Where testing VL and CD4 is available, immunocompromised (CD4 ≤350) hospitalized inpatients taking NNRTI-based first-line HIV treatments should switch to an effective second-line regimen as soon as a high VL is detected. Where VL testing is not available or frequently delayed, all severely immunocompromised hospitalized inpatients (CD4 ≤100) and anyone who is critically ill should switch to a second-line treatment regimen as soon as possible. It is acknowledged that this approach may be overcautious—it may end up putting a small number of (nonresistant) patients on second-line treatments unnecessarily. However, not taking this approach may create far greater harm when long delays prevent resistant patients from switching to effective treatment.
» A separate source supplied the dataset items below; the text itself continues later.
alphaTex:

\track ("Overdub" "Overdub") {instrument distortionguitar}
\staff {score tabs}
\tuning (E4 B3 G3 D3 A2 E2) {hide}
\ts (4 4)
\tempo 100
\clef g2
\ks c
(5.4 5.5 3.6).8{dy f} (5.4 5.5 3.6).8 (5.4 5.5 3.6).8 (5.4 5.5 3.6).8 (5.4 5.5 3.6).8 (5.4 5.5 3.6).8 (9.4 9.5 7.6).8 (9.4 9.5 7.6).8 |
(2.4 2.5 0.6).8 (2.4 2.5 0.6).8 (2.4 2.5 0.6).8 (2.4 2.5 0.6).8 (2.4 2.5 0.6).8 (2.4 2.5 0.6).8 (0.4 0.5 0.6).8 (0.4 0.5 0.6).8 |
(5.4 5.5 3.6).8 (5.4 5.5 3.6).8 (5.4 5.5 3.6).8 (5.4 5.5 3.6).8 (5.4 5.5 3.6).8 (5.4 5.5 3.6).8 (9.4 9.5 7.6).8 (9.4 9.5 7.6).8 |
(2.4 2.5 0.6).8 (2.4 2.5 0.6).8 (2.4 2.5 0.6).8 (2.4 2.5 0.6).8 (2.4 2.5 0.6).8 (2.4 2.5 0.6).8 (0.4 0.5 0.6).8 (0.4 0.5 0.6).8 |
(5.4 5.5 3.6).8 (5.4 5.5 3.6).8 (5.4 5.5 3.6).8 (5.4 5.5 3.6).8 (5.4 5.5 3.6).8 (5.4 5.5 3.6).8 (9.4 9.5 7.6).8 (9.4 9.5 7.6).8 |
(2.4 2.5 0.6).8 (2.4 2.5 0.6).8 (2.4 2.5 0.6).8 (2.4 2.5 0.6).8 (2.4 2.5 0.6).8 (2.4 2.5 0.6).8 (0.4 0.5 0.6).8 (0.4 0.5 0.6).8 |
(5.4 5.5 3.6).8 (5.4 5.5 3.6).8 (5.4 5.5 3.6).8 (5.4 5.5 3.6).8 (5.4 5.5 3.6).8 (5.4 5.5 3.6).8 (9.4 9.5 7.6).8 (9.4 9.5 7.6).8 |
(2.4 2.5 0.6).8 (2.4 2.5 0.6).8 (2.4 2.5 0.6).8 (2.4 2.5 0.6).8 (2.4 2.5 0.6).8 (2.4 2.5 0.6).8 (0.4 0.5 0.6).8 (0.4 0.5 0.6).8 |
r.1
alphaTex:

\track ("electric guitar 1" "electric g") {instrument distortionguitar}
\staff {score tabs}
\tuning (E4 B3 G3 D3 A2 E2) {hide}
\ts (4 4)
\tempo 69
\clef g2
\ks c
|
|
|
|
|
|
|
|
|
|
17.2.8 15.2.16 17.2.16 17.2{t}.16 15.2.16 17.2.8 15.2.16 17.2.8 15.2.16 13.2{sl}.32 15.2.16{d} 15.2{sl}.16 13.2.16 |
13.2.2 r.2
In conjunction, inpatient and postdischarge counseling services should be integrated into advanced disease care packages to address adherence barriers in a timely manner, when rapid treatment switching is needed, and when second-line regimens are still protease inhibitor–based (and switching will possibly create a higher pill burden and side-effects).

Guidance on rapidly identifying patients on ineffective regimens and quickly and seamlessly transitioning these to effective ART need to be part of advanced disease protocols. Global health and local health policy makers must both be involved in producing guidance. Investment in adherence support to identify barriers of adherence early, a continuum from hospital to primary care, and VL and CD4 point-of-care testing, must also continue.